Mais à l’âge de 18 ans, elle est envoyée par ses parents faire des études en Europe, du côté de Besançon. « Ça s’est bien passé, j’ai retrouvé des amis et de la famille, ce n’est pas comme si j’avais quitté le Gabon directement. » Elle continue sur sa lancée et joue en Nationale 1 au Besançon Basket Club. L’année de ses 19 ans, sa meilleure amie lui demande de l’accompagner à Londres et, malgré les réticences initiales de ses parents, elle traverse la Manche pour entamer des études d’analyste programmeur qu’elle ne terminera pas. Elle donne naissance à un garçon en 2000 et continue de fréquenter les terrains, pour le plaisir. Bien entendu, elle se fait remarquer et finit par intégrer le London Sting, puis les Rhondda Rebels. C’est d’affronter « l’une des meilleures joueuses françaises », Cathy Melain, qui lui offrira son billet retour pour la France. D’abord au RC Strasbourg, puis à Villeneuve-d’Ascq (ESBA). L’équipe est alors emmenée par le coach sénégalais Abdou Ndiaye. « L’alchimie s’est faite, et Abdou Ndiaye est devenu mon mentor. » Pour le double champion d’Afrique, « Géraldine est une joueuse dynamique, courageuse, énergique, qui a le sens du rebond. C’est aussi une personne au grand coeur qui a toujours l’esprit d’équipe et cherche sans cesse à cimenter les relations entre ses coéquipiers ».

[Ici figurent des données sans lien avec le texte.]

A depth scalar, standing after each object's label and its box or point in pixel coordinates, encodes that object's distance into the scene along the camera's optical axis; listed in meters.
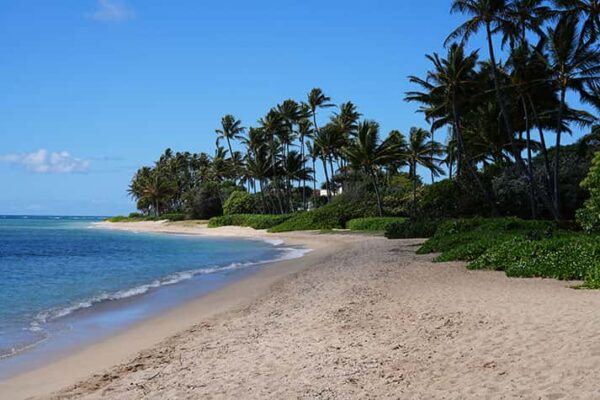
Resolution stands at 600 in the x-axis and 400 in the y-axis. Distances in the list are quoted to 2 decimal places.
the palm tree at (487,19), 26.98
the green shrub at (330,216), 45.56
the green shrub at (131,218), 89.34
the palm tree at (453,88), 32.41
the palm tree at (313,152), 57.28
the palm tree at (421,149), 48.56
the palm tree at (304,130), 61.09
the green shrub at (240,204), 64.88
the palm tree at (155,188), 85.31
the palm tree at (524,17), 27.44
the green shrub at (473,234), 17.14
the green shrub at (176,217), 78.81
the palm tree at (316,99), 58.31
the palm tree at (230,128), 68.38
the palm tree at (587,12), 24.80
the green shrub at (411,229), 30.62
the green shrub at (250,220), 52.28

Après un détour par l’Italie et la Pologne, elle évolue aujourd’hui à Montpellier. Mais, à 33 ans, elle prépare déjà son « après-basket ». Ce sera au Gabon, et dans l’action sociale bénévole auprès des jeunes, avec son association Yemaly, créée en 2011, parce que « le basket c’est bien, mais l’école c’est encore mieux ». Inutile de l’emmener sur un autre terrain, elle ne parlera pas politique. Ou très peu. « Je suis apolitique ! se récrie-t-elle lorsqu’on lui demande son point de vue. Je sais ce que fait le président pour le sport. Les choses sont en train de bouger, et j’espère qu’il va continuer, même si le chantier est long… » L’équipe de France n’a pas voulu d’elle ? Tant pis. Peut-être que le basketball féminin gabonais aura, lui, besoin des 184 centimètres de cette « grande dame », comme le dit Abdou Ndiaye.